Attachment is the glue that establishes the connection between a child and a parent. When a child is born and remains with a biological parent, bonding and attachment begin immediately. With adoption, however, that is not always the case. In intercountry adoption children often face multiple broken attachments, causing them to lack the foundation on which to build healthy relationships later in life. In cases of adoption, early attachments are too often disrupted or broken. Positive, consistent relationships with early childhood caregivers and, later, adoptive parents can help reestablish a child's healthy attachment abilities.

The Basics of Attachment

To understand how to foster healthy attachment for children adopted internationally, it is important to understand the heart of the subject at hand: attachment theory.

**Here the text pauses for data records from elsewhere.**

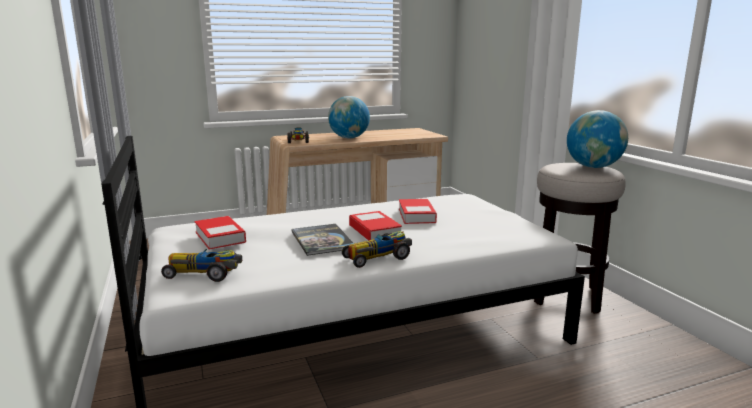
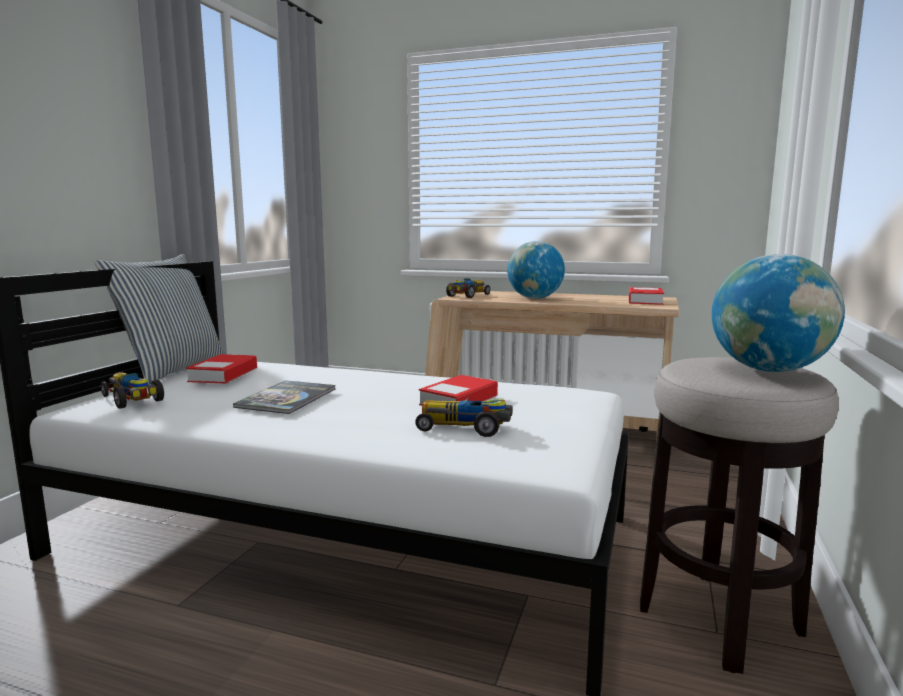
camera: 40 degrees right, 5 degrees down
toy car [342,231,412,268] -> toy car moved to [415,396,513,437]
book [349,211,402,240] -> book moved to [629,287,664,305]
none -> pillow [95,254,226,385]

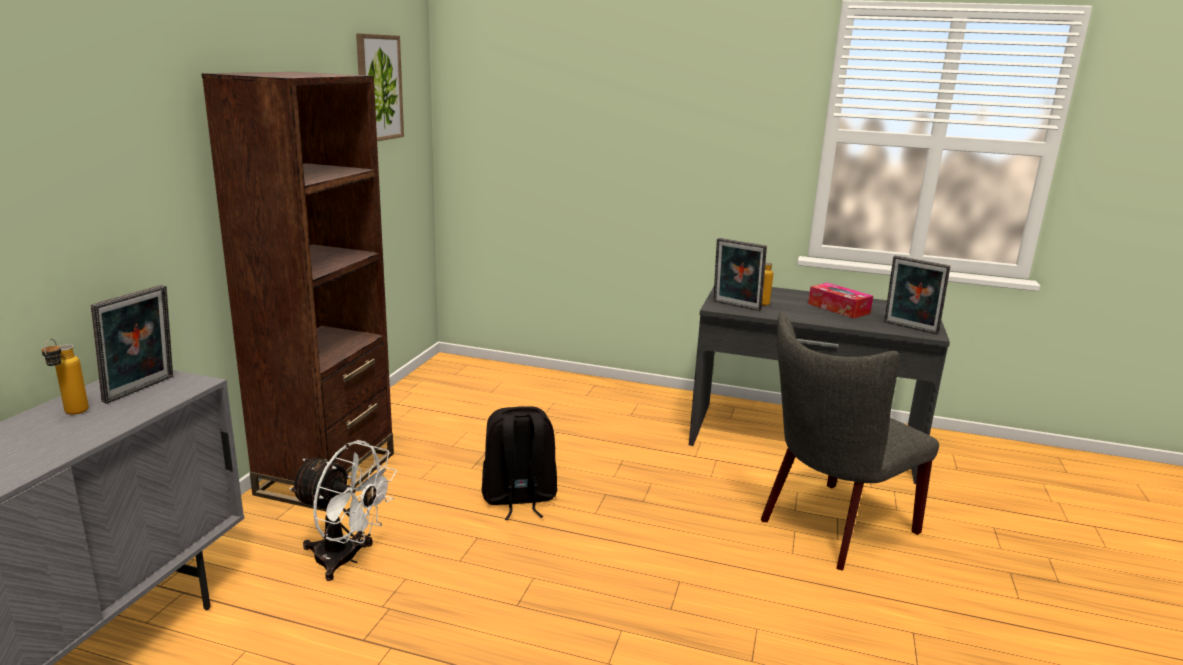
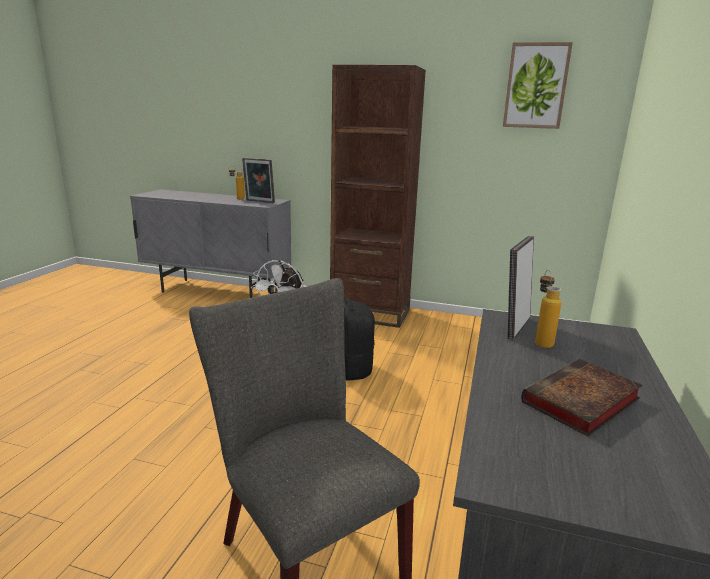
camera: 90 degrees right, 0 degrees up
tissue box [808,283,873,318] -> book [521,359,643,437]
picture frame [884,256,950,334] -> none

According to Bowlby, a pioneer in attachment theory, attachment is a biological, motivational system that develops within humans during our early years of life. This system is what stimulates children to try and find security, support, and care from specific "attachment figures" in their lives. In her first year, when the child becomes selective about which person she seeks out to provide these things, "selective attachment" occurs. This person the child has selected becomes a "secure base," meaning that she will use this person as a "home base" of sorts to venture out from and return to at any sight of "danger." When parents cultivate healthy and secure attachment relationships within their children as infants, they in turn cultivate an "internal felt sense of safety and trust, and an emerging sense of the self." Attachment, then, is not only important to relationships with parents and family members, it is also essential to children's forming relationships in the world around them.